Estamos en Fuente de San Luis y nuestro hilo musical particular -joven, alto, levemente desaliñado, y con combinado mochila/bolsa de lona- ya está levantado y está muy atento e ilusionado mirando por la ventanilla de la puerta. Ya ha decidido que lo que el mundo necesita es más música, de modo que ha pasado por unas cuantas piezas del repertorio, y ahora empieza a acompañarse con palmas y solos de batería sobre diferentes partes del vagón. No tiene mala voz.
-Y si yo te doy la lunaaaaaaaaaanananahananainaina -el crescendo es tremendo, y no sin cierta calidad. Buen control de respiración y vibrato, con convicción, terminado en un estremecedor solo de percusión para palmas y tren que debe haber alcanzado el 7.0 en la escala Richter. Instintivamente me parapeto un poco más tras el libro mientras el solista aprovecha la inevitable parada de antes de llegar a la estación para interpretar un medley algo confuso pero muy vibrante de sus canciones favoritas, con variaciones rítmicas.
Finalmente llegamos a la estación, que tiene el aire algo desganado y a medio gas de todas las estaciones un sábado por la mañana de agosto con la operación retorno todavía a distancia segura.

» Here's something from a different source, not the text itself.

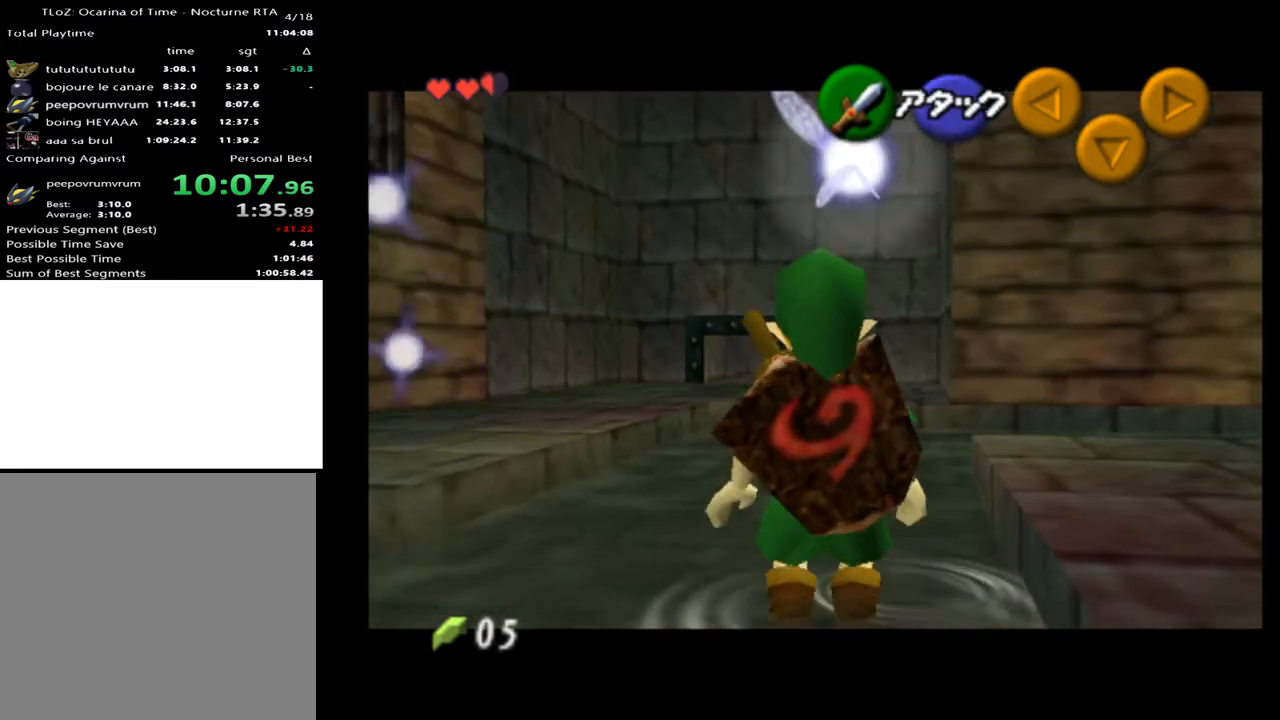
{"buttons": [], "left_stick": "right", "right_stick": "center", "events": [[333, "L2", "up"], [500, "left_stick", "right"]]}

-Con mi rumbita, me voy pa Franciaaaaaaa, con mi rumbitaaaaaaa -canta él como fin de fiesta, entregándose por completo a su arte y levantando ecos en el vagón, que parece oscilar un poco por efecto de las ondas sonoras. Le doy muchos, muchos metros de ventaja y dejo que desaparezca de mi vida, cantando como un juglar feliz y levemente desquiciado.